**TASK SET**
1) According to the review of The Secret History of Twin Peaks, what is Hawk's first name?
2) From the entries, format as a numbered list the lines from the one containing "help attract customers" through the one containing "Proper drainage", leaving out any blank lines.

**SUPPLIED TEXT**
Thursday, November 17, 2016


My Goodreads review:

I've forgotten how to obsess over something. When I was younger I went all in on a lot of stuff. If I found myself attracted to something, I had to find out everything there was to know about it. Like when I discovered books by Joe R. Lansdale. Or when I found the music of Nick Cave. Or when I saw my first film by David Lynch. I don't do that anymore. I don't know why that is. Have I reached a point where I just don't care enough to obsess over something?

The Secret History of Twin Peaks brought it all back to me. I figured it was going to be just another ho-hum media tie-in for the new season in 2017. Just something to reintroduce you to beloved characters and maybe let you know what some of them have been up to in the last 25 years. But no, this book is vastly different from what I expected.

From page one, I knew I was hooked. It opened up a whole new way of looking at the series. It goes all the way back to when Lewis and Clark first discovered Twin Peaks, and it gets into some serious esoteric American history. Some of it was just so crazy that I had to look it up. There was no way that there was documentation of this in real life.

Surprise! Nearly everything in this book has been documented, regardless of truth or falsity, in real life. Real life conspiracies that I've never even heard of, and I go deep with conspiracies. Author Mark Frost has merely bent them to suit his purposes.

My favorite of the bunch is Jack Parsons, though. I've never even heard of the guy before, and it turns out that he was one of the most important innovators of the 20th century. It also turns out that he was a real life version of a Lovecraft character. He genuinely thought he could summon entities if he put his mind to it. Take the occult side away from him, and he's Howard Stark. He even looked like the Dominic Cooper portrayal of the character.

Another thing that surprised me was how incredibly important minor characters on the show are to the secret history, in particular the aged mayor and his brother, Doug Milford. Without Milford this book would fall apart. We also get to learn a lot more about Big Ed and his love life and his military service, and we get a peek at Dr. Jacoby's studies before he came back to Twin Peaks. I love the cover blurbs he gets from Jerry Garcia and Timothy Leary. And the entry on Josie is pretty crazy. We all knew she was a swindler, but it goes deeper than we ever suspected. I was surprised to find that Hawk doesn't like his nickname and considers it to be racist. It turns out his first name is Tommy, so . . .

I am in love with the structure of this book. It is a genuine mystery, and we're trying to figure the whole thing out. The dossier is composed by two people, and one of them is the Archivist. We all know it must be a character from the TV show, but we have to figure out who. All the evidence is there, you just have to put the pieces together. He eventually reveals himself, and I'm super excited that I was correct in my guess.

**EXCERPTED DATA**
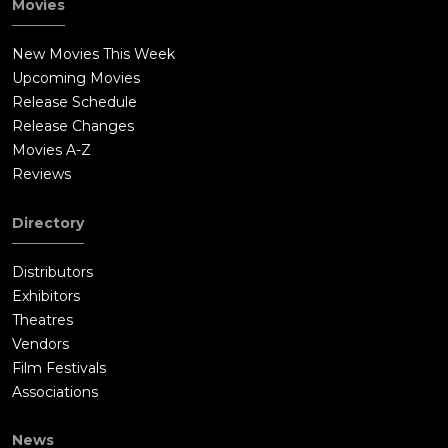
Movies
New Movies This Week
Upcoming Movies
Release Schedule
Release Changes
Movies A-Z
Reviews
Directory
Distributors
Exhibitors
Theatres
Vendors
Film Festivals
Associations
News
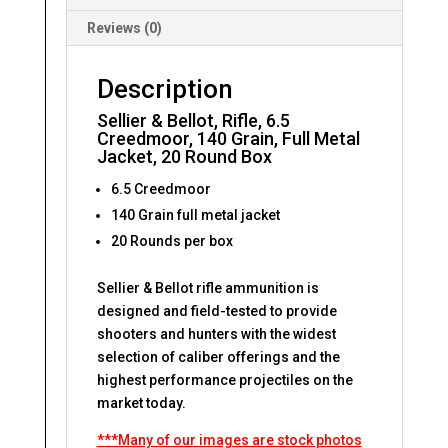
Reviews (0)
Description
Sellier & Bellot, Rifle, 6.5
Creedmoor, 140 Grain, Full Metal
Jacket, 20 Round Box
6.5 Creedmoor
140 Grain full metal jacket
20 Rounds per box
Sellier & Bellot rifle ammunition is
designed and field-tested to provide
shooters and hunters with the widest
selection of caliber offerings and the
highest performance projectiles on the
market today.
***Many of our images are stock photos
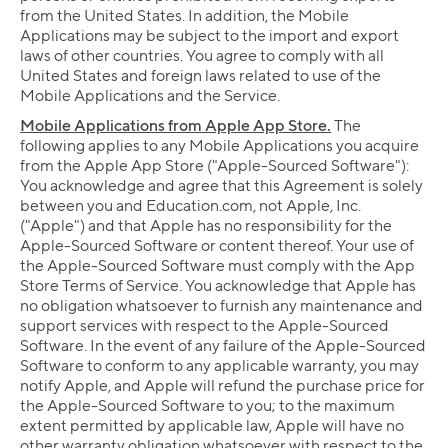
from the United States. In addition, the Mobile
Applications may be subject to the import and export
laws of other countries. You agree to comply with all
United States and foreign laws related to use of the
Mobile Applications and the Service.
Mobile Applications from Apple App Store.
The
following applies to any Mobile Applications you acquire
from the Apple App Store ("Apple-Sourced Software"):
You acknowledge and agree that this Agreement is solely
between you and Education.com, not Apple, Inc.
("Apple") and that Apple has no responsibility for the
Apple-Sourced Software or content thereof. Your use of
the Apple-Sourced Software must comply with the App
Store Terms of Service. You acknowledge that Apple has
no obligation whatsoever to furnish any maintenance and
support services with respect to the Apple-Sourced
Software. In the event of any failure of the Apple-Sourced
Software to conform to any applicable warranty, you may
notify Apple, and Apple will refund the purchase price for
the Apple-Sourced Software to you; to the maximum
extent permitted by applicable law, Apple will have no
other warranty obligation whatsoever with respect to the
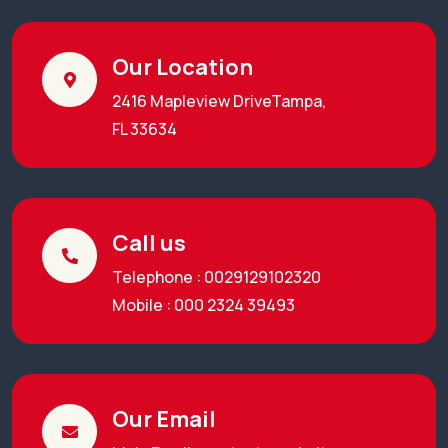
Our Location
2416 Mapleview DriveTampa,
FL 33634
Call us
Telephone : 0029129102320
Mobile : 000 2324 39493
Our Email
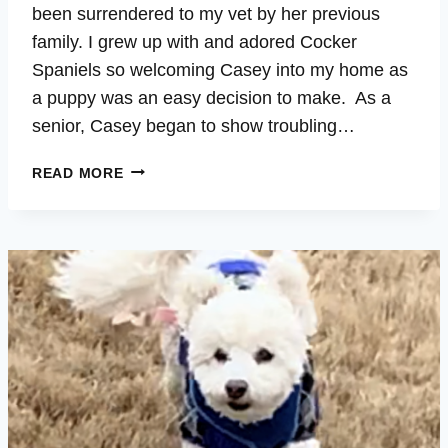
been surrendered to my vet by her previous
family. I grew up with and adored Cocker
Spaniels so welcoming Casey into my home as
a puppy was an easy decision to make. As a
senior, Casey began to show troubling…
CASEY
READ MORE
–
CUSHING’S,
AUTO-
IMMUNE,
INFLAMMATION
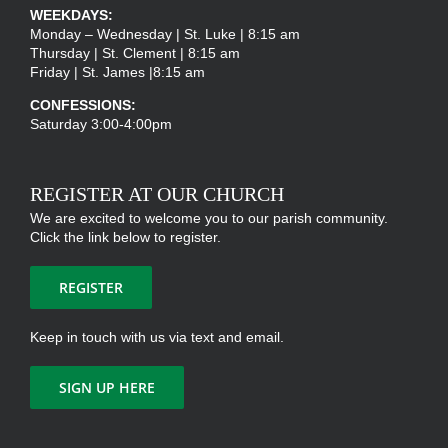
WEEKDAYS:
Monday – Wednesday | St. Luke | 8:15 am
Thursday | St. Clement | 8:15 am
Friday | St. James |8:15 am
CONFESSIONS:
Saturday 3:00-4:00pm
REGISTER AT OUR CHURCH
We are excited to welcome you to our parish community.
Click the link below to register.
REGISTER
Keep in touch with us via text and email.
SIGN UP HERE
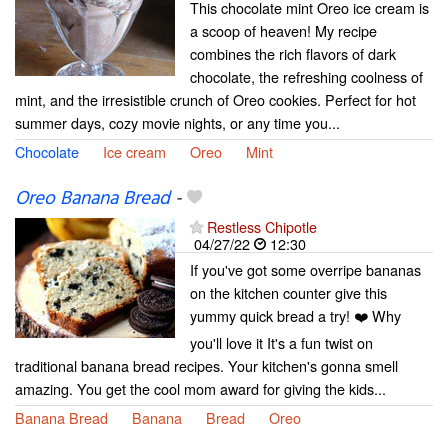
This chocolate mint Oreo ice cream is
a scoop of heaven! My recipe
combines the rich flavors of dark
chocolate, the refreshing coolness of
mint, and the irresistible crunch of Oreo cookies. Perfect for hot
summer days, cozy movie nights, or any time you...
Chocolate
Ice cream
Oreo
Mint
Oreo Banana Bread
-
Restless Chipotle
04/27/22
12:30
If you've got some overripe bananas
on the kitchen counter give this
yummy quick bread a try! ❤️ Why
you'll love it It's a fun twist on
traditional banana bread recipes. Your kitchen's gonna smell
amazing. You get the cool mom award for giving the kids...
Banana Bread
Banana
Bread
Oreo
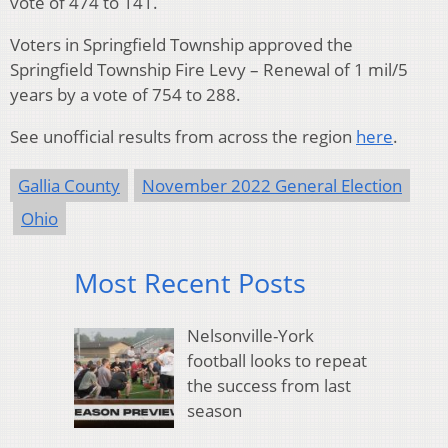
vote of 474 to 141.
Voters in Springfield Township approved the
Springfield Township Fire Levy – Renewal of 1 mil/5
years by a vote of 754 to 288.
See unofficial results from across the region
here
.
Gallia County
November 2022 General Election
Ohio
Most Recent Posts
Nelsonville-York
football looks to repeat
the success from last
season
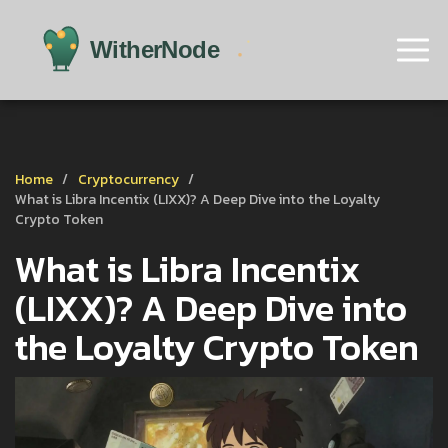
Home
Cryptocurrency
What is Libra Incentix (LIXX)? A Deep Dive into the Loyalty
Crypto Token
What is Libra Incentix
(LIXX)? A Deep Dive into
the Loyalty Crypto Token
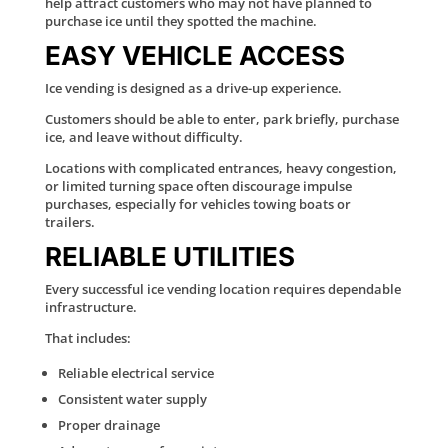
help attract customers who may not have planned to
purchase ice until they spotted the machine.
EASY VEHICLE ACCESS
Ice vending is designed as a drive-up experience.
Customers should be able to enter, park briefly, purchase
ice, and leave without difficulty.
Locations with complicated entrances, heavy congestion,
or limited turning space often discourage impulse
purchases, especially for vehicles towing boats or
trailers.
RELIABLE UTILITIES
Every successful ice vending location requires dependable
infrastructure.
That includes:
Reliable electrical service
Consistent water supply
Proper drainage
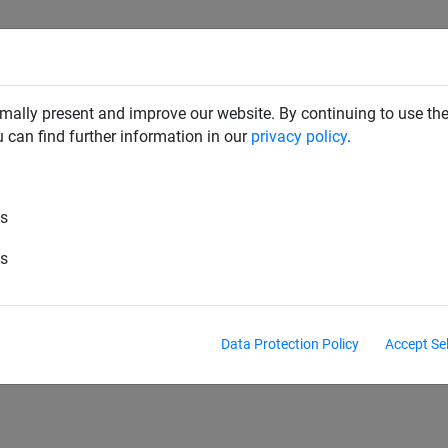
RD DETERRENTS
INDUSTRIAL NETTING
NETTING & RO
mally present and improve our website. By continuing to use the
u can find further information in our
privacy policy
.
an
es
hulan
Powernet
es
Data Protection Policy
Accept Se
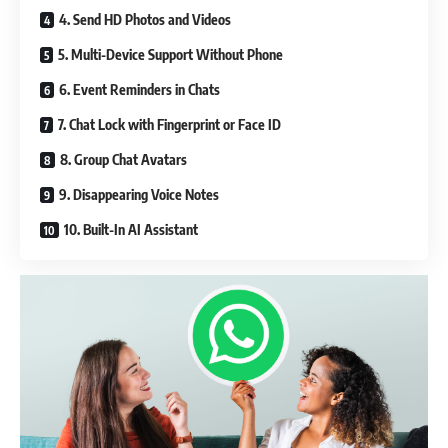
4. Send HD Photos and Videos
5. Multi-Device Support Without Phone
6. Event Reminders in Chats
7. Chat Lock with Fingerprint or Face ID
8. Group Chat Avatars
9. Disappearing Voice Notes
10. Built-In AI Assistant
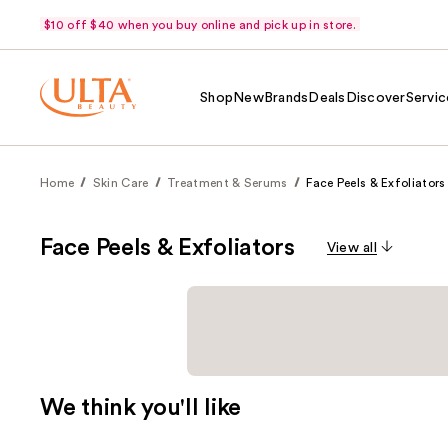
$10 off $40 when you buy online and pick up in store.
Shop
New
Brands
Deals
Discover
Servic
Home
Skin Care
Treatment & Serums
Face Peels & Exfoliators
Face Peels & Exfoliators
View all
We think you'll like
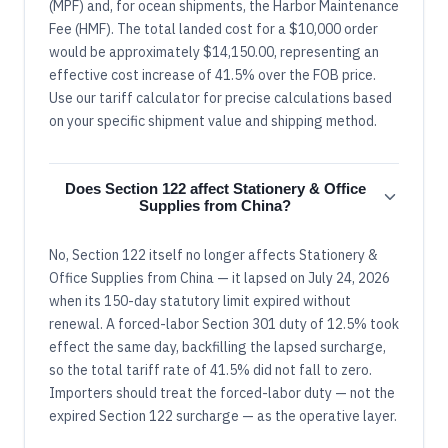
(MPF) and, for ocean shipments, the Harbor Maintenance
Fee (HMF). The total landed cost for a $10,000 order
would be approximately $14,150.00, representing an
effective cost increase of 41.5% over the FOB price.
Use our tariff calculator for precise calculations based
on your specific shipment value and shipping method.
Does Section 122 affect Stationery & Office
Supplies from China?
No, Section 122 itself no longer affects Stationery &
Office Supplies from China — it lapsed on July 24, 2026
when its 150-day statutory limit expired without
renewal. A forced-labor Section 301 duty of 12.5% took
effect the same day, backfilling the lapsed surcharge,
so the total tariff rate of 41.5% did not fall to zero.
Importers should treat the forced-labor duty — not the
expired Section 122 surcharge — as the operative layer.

**TASK RESULTS**
1) Tommy.

2)
1. help attract customers who may not have planned to
2. purchase ice until they spotted the machine.
3. EASY VEHICLE ACCESS
4. Ice vending is designed as a drive-up experience.
5. Customers should be able to enter, park briefly, purchase
6. ice, and leave without difficulty.
7. Locations with complicated entrances, heavy congestion,
8. or limited turning space often discourage impulse
9. purchases, especially for vehicles towing boats or
10. trailers.
11. RELIABLE UTILITIES
12. Every successful ice vending location requires dependable
13. infrastructure.
14. That includes:
15. Reliable electrical service
16. Consistent water supply
17. Proper drainage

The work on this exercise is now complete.